Skip to content

Versioning and Release History

SmartKNN follows a clear, incremental versioning strategy focused on correctness, performance, and production readiness.

Major releases introduce architectural or behavioral changes.
Minor releases focus on stability, safety, and incremental improvements.

This page documents notable releases and their design intent.


Release 0.2.0 — SmartKNN v2

SmartKNN v2 marks a major architectural milestone.

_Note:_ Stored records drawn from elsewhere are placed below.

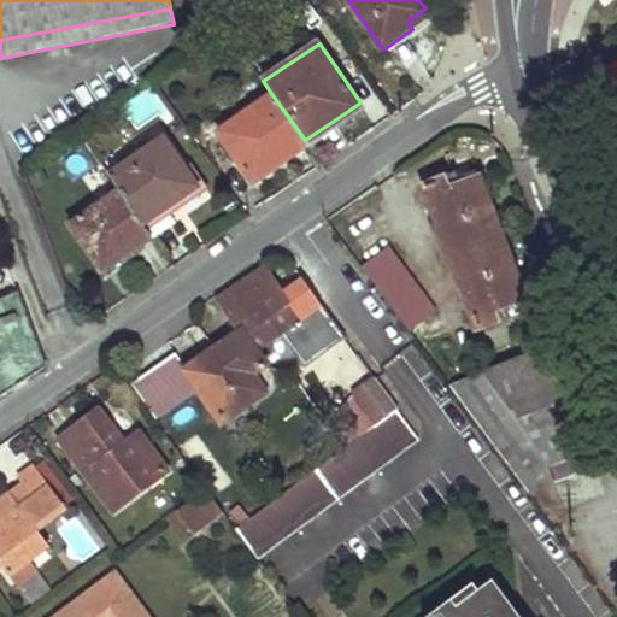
[(599,72),(616,109),(616,63),(613,65),(599,72)]
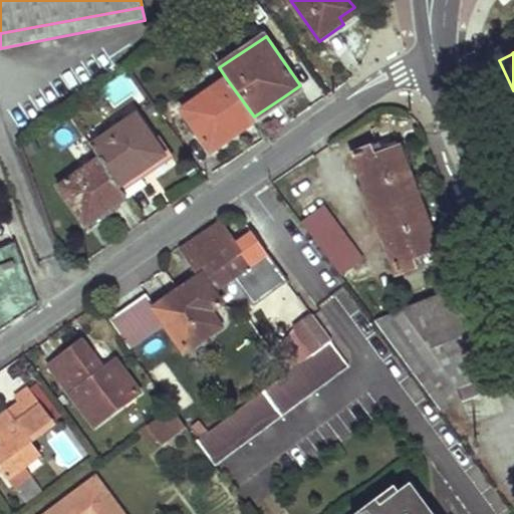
[(227,79),(183,110),(212,152),(257,121),(254,116),(227,79)]
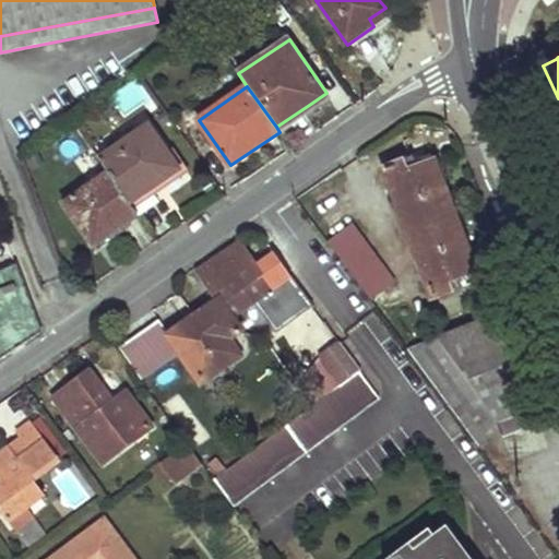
[(309,105),(276,127),(280,132),(312,110),(309,105)]
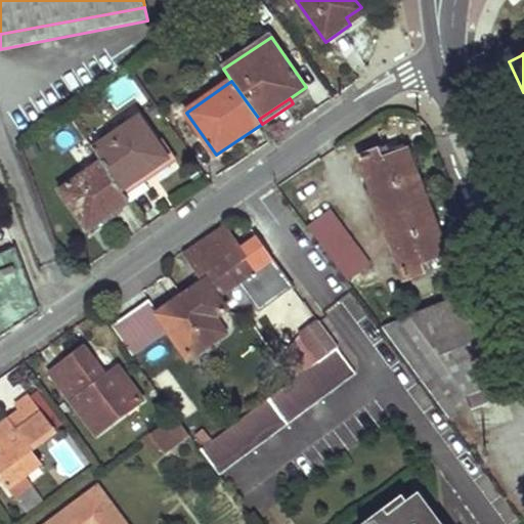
[(139,117),(93,150),(101,161),(131,203),(150,188),(142,176),(169,158),(139,117)]
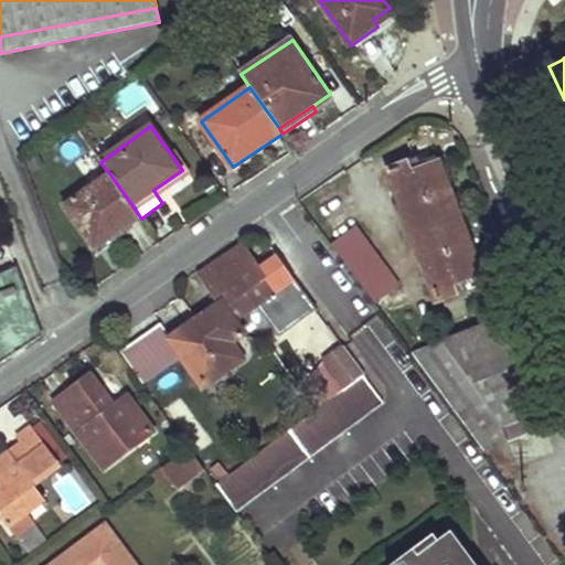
[(406,161),(386,168),(435,301),(452,296),(449,283),(477,274),(438,161),(408,170),(406,161)]
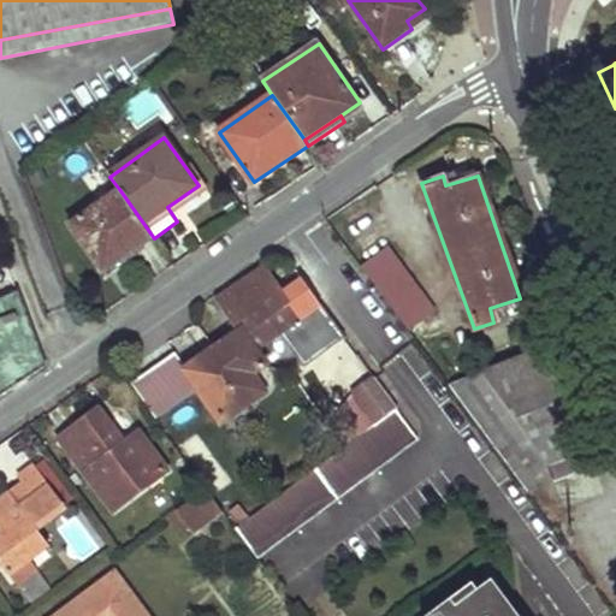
[(119,189),(72,224),(106,272),(154,238),(119,189)]
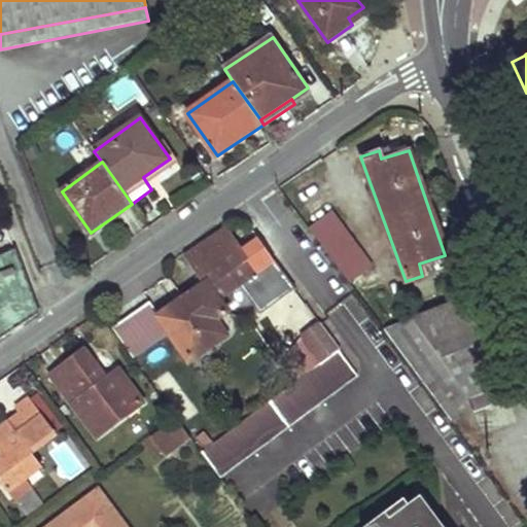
[(331,212),(308,227),(325,252),(347,282),(369,267),(331,212)]
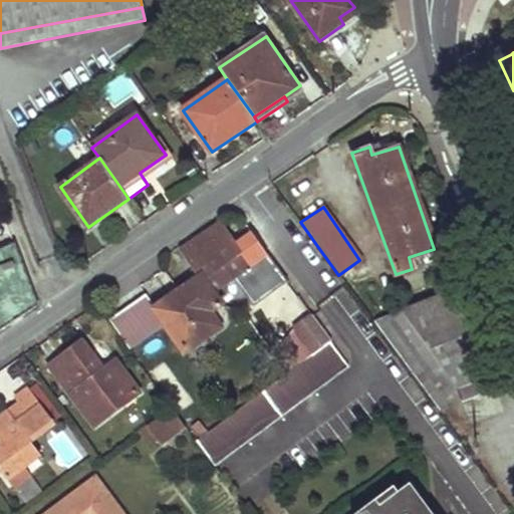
[(0,244),(11,243),(9,221),(0,221),(0,244)]
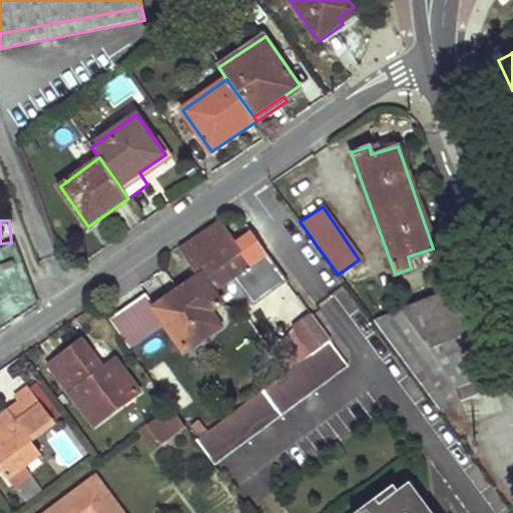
[(180,300),(159,316),(185,352),(222,324),(225,318),(225,313),(211,292),(248,266),(219,223),(177,252),(181,259),(186,255),(200,277),(176,295),(180,300)]
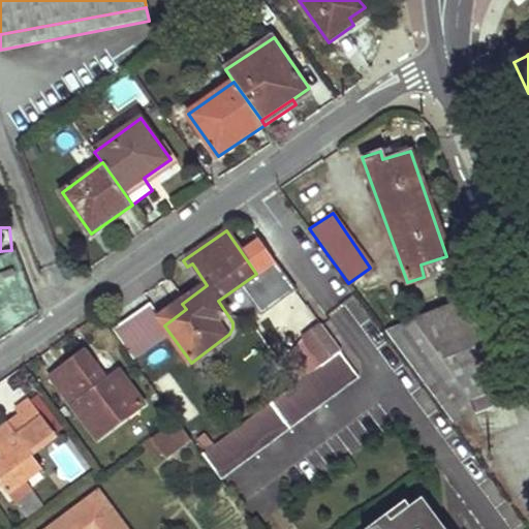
[(14,249),(0,254),(0,339),(39,314),(14,249)]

This release introduces a fully optimized, scalable system supporting both classification and regression with ultra-low latency inference.


Major Changes

  • Full classification support restored
  • Introduction of a scalable ANN backend for fast neighbor search
  • Brute-force backend retained and optimized for small datasets
  • Designed to scale to millions of rows with predictable latency

New Features

Backend Architecture

  • Approximate Nearest Neighbor (ANN) backend
  • Optimized for large datasets
  • Optional GPU support for neighbor search
  • Tunable parameters:
    • nlist — number of coarse clusters
    • nprobe — number of clusters searched per query
  • Safe default values provided

  • Automatic backend selection

  • Brute backend for small datasets
  • ANN backend for medium and large datasets
  • Automatic fallback to brute-force if ANN quality checks fail

Core Capabilities

  • Full support for classification and regression
  • Distance-weighted voting for classification
  • Distance-weighted local regression for regression
  • Feature masking via weight thresholding
  • Robust internal handling of NaN / Inf values

Evaluation and Reporting

  • Unified automatic evaluation engine
  • Automatic task-type inference from target values
  • Built-in metrics:
  • Regression: MSE, RMSE, MAE, R²
  • Classification: Accuracy, Precision, Recall, F1, Confusion Matrix
  • Safe handling of NaN / Inf during evaluation
  • Supports non-numeric classification labels

Performance Improvements

  • Fully vectorized NumPy execution
  • Numba acceleration added for:
  • Distance computation
  • Core inner loops
  • Ultra-low latency inference compared to v1
  • Faster configuration and training compared to v1
  • Stress-tested on large and heavy datasets

Benchmarks

  • Extensive benchmarking across:
  • Classification tasks
  • Regression tasks
  • Large-scale datasets
  • Demonstrates:
  • Significant speedups over v1
  • Competitive CPU-only latency compared to tree-based models

Known Limitations

  • ANN quality depends on dataset characteristics and parameter tuning
  • GPU support is limited to neighbor search
  • Probability calibration is not yet available

Release 0.1.1 — SmartKNN v1.1

This release focused on stability and correctness.


Changes

  • Classification temporarily disabled due to correctness concerns
  • Introduction of explicit feature weight control parameters:
  • alpha
  • beta
  • gamma

Notes

  • Feature weight learning remained accuracy-focused but computationally expensive
  • This release prioritized correctness over functionality
  • Served as a stabilization phase before the v2 redesign

Release 0.1.0 — SmartKNN v1 (Initial Release)

SmartKNN is born.

This was the first public release introducing the core ideas behind SmartKNN.


Core Features

  • Automatic feature weight learning
  • Automatic preprocessing
  • Automatic detection of:
  • Classification
  • Regression
  • Internal handling of NaN / Inf values
  • Feature masking via weight thresholding
  • Pure Python + NumPy implementation

Design Characteristics

  • Accuracy-first approach
  • Not fully vectorized
  • No ANN or GPU support
  • Limited scalability for large datasets

Known Issues

  • Feature weight learning was slow and did not scale well
  • Classification outputs returned numeric values instead of labels
  • Focused primarily on correctness rather than performance

Versioning Philosophy

SmartKNN versioning follows these principles:

  • Correctness before performance
  • Explicit documentation of breaking changes
  • Stable inference behavior within a major version
  • Incremental evolution with clear intent

Users are encouraged to review release notes before upgrading between major versions.


Summary

SmartKNN has evolved from a correctness-focused prototype into a production-ready, high-performance nearest-neighbor system.

Each release reflects deliberate engineering decisions rather than incremental hacks, with transparency around trade-offs and limitations.